Study text:
Excellent performances, phenomenal anti-war film, but not perfect.
7 March 2003 | by cweeks262See all my reviews

These are stellar performances by John Cusack and Noah Taylor. The story draws you in such that when the movie abruptly ends, you want to see and hear more. What were Hitler's influences? Was he a product of his environment? Without a doubt, Hitler was an angry man when returning from WWI to nothing. Many were in the same boat. Anti-semitism was alive and well long before Adolf took it and carried it to the extent that he did. And Hitler, like many others, found solice in nationalism.

One criticism of this movie was its depiction that Hitler had developed his emotional oratory skills at a young age. The historical accounts (Shirer's Rise and Fall of the Third Reich) seemed to indicate that he didn't really find his speaking voice until later. This was 1918 and Hitler is only 29 or 30 years old.

Work task 1: In the movie review, swap "stellar" for "outstanding" and write out the passage starting at "7 March 2003" and ending at "30 years old.".
Work task 2: Carry on writing the movie review from its last sentence.

Excerpted records:

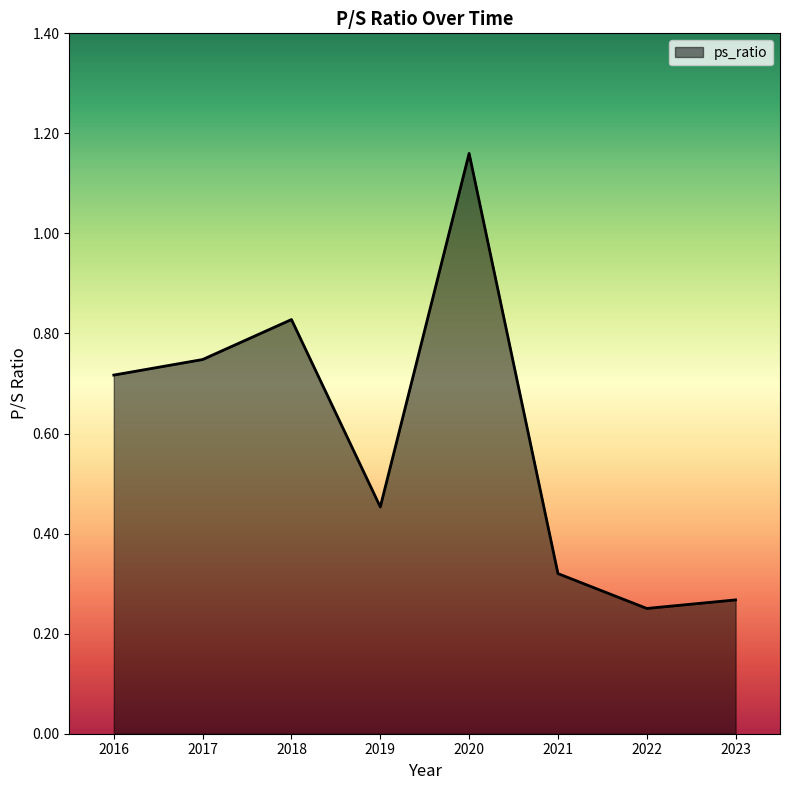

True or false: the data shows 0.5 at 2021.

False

--

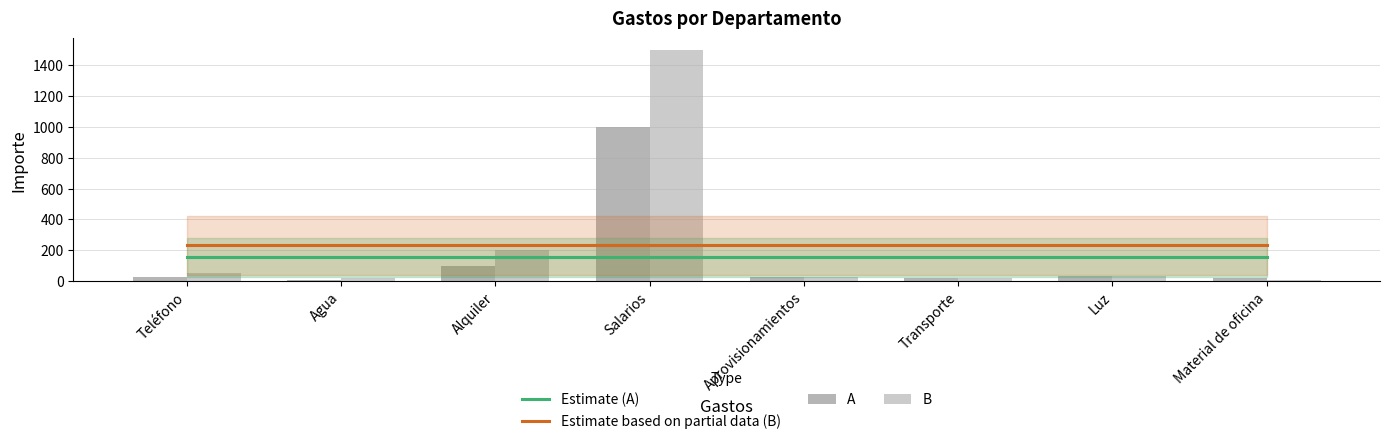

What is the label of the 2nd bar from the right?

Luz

Answer 1:
7 March 2003 | by cweeks262See all my reviews

These are outstanding performances by John Cusack and Noah Taylor. The story draws you in such that when the movie abruptly ends, you want to see and hear more. What were Hitler's influences? Was he a product of his environment? Without a doubt, Hitler was an angry man when returning from WWI to nothing. Many were in the same boat. Anti-semitism was alive and well long before Adolf took it and carried it to the extent that he did. And Hitler, like many others, found solice in nationalism.

One criticism of this movie was its depiction that Hitler had developed his emotional oratory skills at a young age. The historical accounts (Shirer's Rise and Fall of the Third Reich) seemed to indicate that he didn't really find his speaking voice until later. This was 1918 and Hitler is only 29 or 30 years old.

Answer 2:
Also, the scene where Taylor riles up an auditorium full of Germans with an anti-semitic speach didn't fit with the rest of his portrayal of a timid, weak-minded, lost-soul, young Hitler. This scene seems to defy the rest of the image of Hitler we are given.

This is not to criticize Noah's portrayal. It is absolutely stunning. He had to have spent hours watching footage of Hitler in action.

This movie leaves you wanting more information. What else made him become the monster presented in the textbooks?

It is unfortunate that the Academy could not pay more attention to the performances in this movie, as both Taylor and Cusack both deliver. I believe that Hollywood has a fear of treading anywhere close to this subject matter except to deliver stereotypical portrayals of the historical people and events.